**Extracted data:**
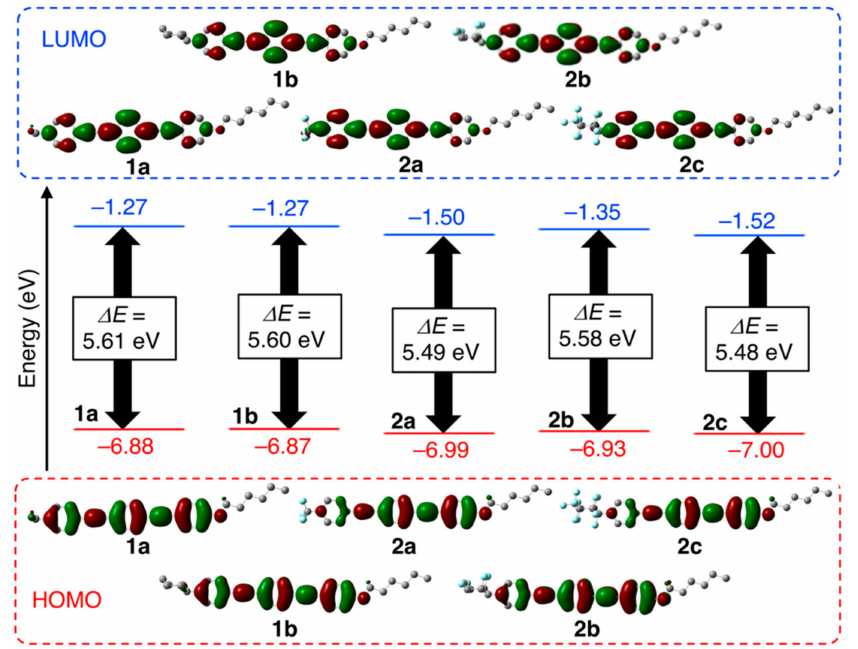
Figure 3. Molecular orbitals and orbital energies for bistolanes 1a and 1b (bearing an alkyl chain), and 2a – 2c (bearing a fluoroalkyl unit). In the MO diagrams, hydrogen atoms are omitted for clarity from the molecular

==

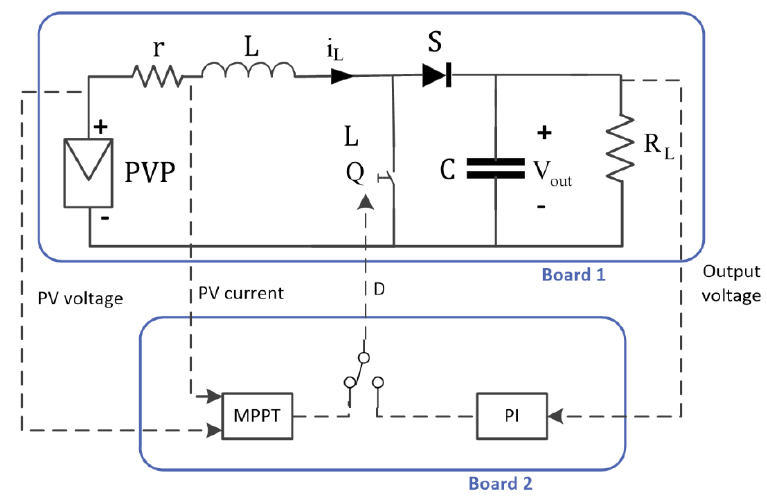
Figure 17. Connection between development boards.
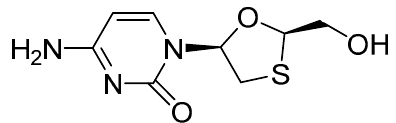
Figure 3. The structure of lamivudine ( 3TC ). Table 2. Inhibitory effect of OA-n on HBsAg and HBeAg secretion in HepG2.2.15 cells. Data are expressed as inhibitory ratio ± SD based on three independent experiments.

**Try it:** Quote the data above exactly from the line with "Figure 17. Connection" to the line with "Figure 3. The", both ends counted, and nothing else. Pictures don't go in.

**Your solution:**
Figure 17. Connection between development boards.
Figure 3. The structure of lamivudine ( 3TC ). Table 2. Inhibitory effect of OA-n on HBsAg and HBeAg secretion in HepG2.2.15 cells. Data are expressed as inhibitory ratio ± SD based on three independent experiments.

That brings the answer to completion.